14-28 Mayıs seçimleri söylediğini söyledi, kararını verdi, emaneti de yumurta küfesini de ilgililere verdi. Artık iktidar ve muhalefet için at binenin, kılıç kuşananındır.
Ne var ki bu sahada da ekser partilerin hedeflerini netleştirmediklerini gördüm.
Bir kere partilerin kendi iç değerlendirmelerini henüz gereğince yapamadıklarını gördüm. Nasıl anladım? Çünkü henüz dış mücadeleye, iş ve hizmet sahalarına inmeye, imkan ve kabiliyetlerini tespit edip harekete geçemediklerini de gördüm.
Yeni hükümet kabinesi ne kadar özgür ve özgün davranabilir bilemeyiz ama istisnalar hariç kabine genel anlamda umut veriyor.
İçişleri bakanlığı bünyesindeki kimi yapılanma ve uygulamaların kamuoyunda rahatsızlık sebebi olduğu sık sık basına düşüyordu. İçişlerine yapılan atama da Soylu’nun bazı uygulamalarından duyulan rahatsızlığın bir sonucu gibi okunabilir. Tam da bu yüzden, yapılan yeni atamalar, kamuda gerekli dersin çıkarıldığının işareti olarak müspet algılandı.
MİT başkanı, Genelkurmay başkanı ve İstanbul valisinin kritik bakanlıklara atanmaları kamuoyunda umutları yeniden yeşertmiş, olumlu algılanmış denebilir. Milli Eğitim bakanlığına yapılan atama da kamuoyunu umutlandırmıştır.
Sessiz çoğunluğun umudu olan bu isim ve kadroların başarısız olması için özel gayret gösteren iç ve dış karanlık çevrelerin olduğunu; karalama, yıkım ve tahribatı kendilerine bir görev sayacakları bilinmelidir.
Sayın Cumhurbaşkanı bu haris ve muhteris kışkırtıcı kişi ve yapıları da hesaba katmalı. Özellikle İçişleri, maliye, milli eğitim gibi bakanlıkların icraatlarının takipçisi olmalı, ardında durmalı.
Muhalefetin özellikle de CHP’nin yenilgiden başarı hikâyeleri çıkaracağı belli.

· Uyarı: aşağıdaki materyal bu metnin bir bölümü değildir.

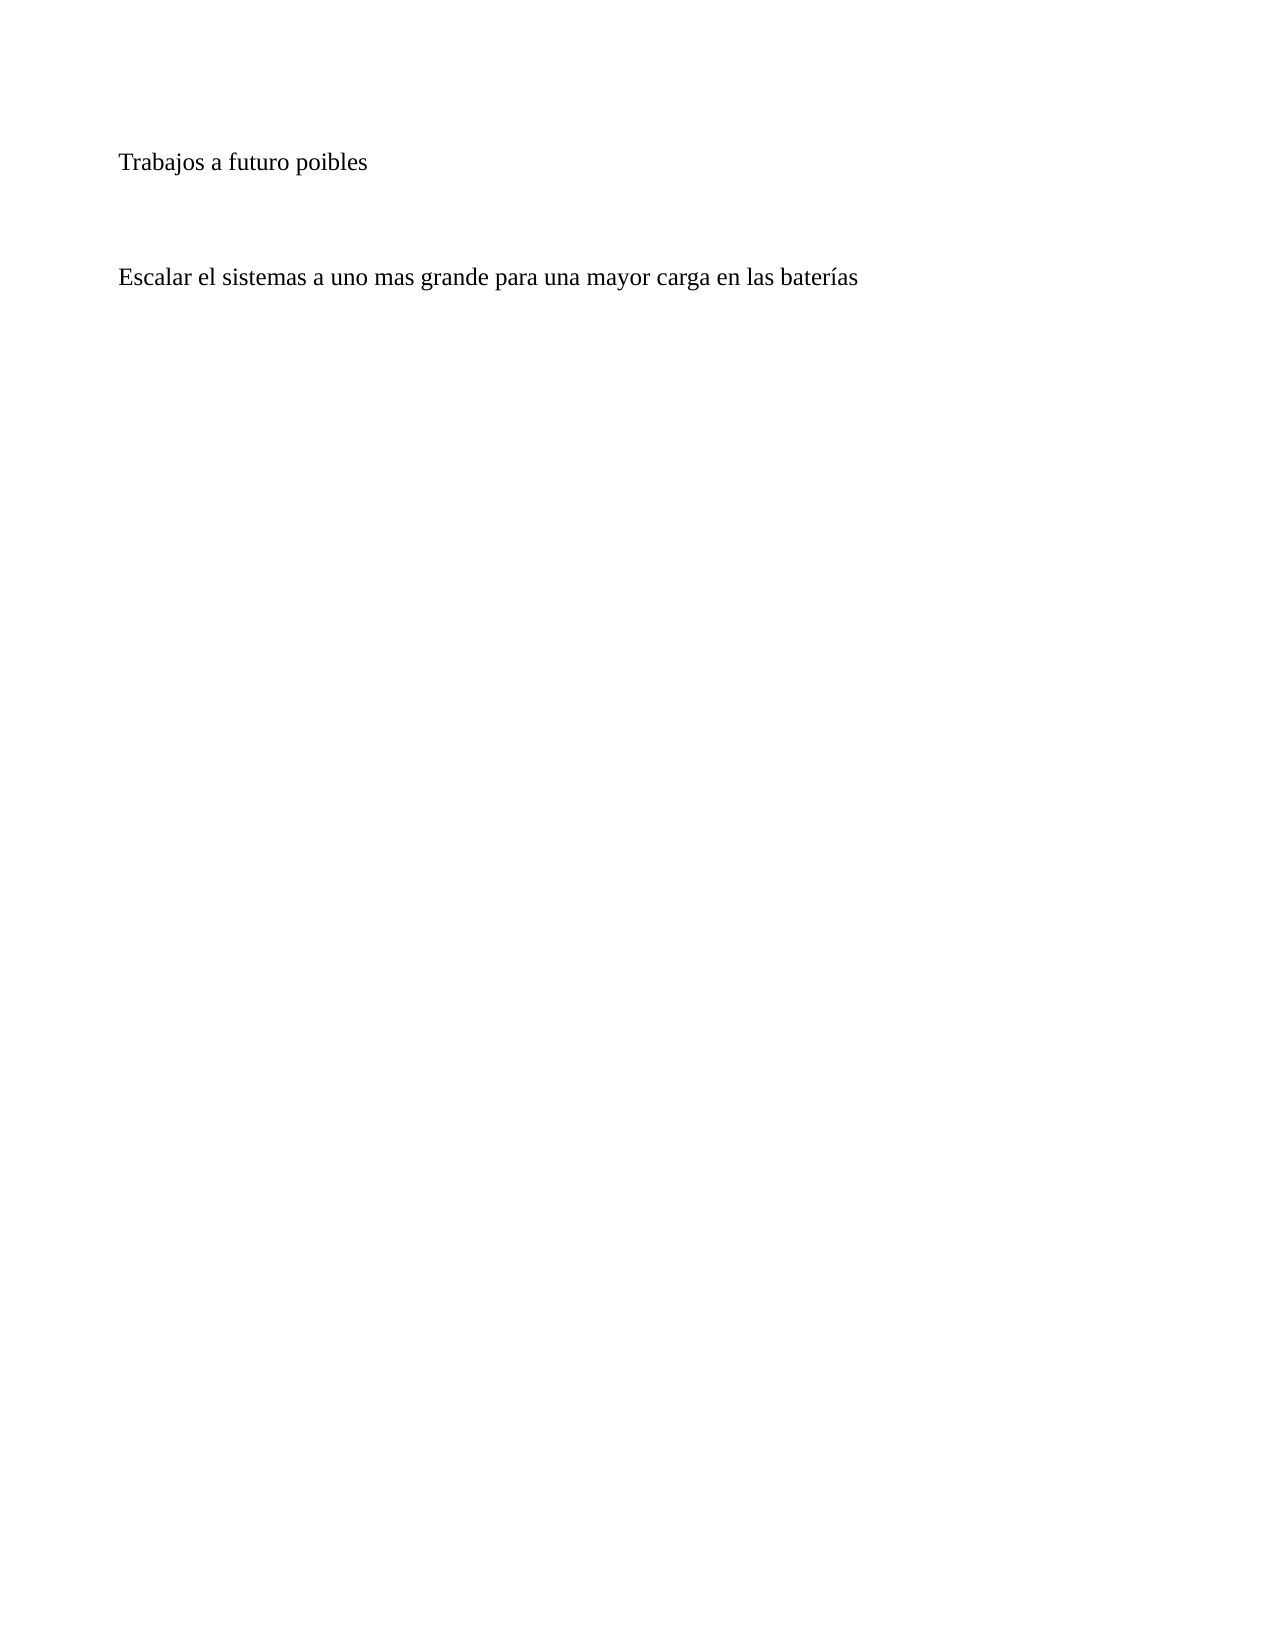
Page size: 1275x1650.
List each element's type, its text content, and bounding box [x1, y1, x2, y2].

text Escalar el sistemas a uno mas grande para una mayor carga en las baterías [118, 262, 1157, 291]
text Trabajos a futuro poibles [118, 147, 1157, 176]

Şerefli İkincilik diye okunan bir destanlar zinciri de vardır ama muhalefetin; sandığın verdiği dersi kendine dert edinmesi, bu illetin dermanını bulması da Türkiye ve insanımız için bir zarurettir.
Çünkü her başarılı iktidarın ardında sahaya inen, her yanlışın ensesinde olan bir muhalefet vardır. Esasen ülkenin de asıl ihtiyacı; halka umut veren, tezler tükenmişse kendi tezleriyle sahaya inen bir muhalefete ilaç gibi ihtiyacı vardır.
İşte ancak böyle bir muhalefet yakın geleceğin iktidarı olabilecektir.
Ekser partilerde, olmazsa olmaz olan şu Vazgeçilmezler meselesi de artık bir parti meselesini aşmış, bir ülke meselesi olmuştur.
Çok parti var, bu partiler kendi bünyelerinde delege seçimlerine, ön seçimlere de gidiyorlar ama sürekli TEK Liderle yol almaları acı. Şeker bal olsa insan bıkar ama malum partilerin TEK… TEK.. tekerlemesi bitmedi, biteceğe de benzemiyor.
Suriye’nin Esed’i de iç savaş altında 2021 seçimlerinde oyların %95,1’ni aldı. Rusya’da da onun üzerinde parti var ama söz de karar da Putin’in. Hicaz Beyliklerini saymıyorum bile…
Hâsılı kelam krallığa karşıyız ama demokrasilerde de kelle sayısı kadar insan ve oy olmadığı açık. İşte bu zorluğun içinde de her şeye rağmen yapılması gereken zaruretler vardır.
Halkın demokrasiye gücü yetmiyor ama ricası vardı: “Bırak beni konuşayım/ Yine size danışayım” (Mahzunî) Ricasını söyledi.
Rica dinlendi(!) ama beklentisi var: Ülkenin birikmiş sorunları, yaraları, feryatları.. var. El-vicdan, el-iz’an… Zinhar ADALET ve bunların gereği vesselam.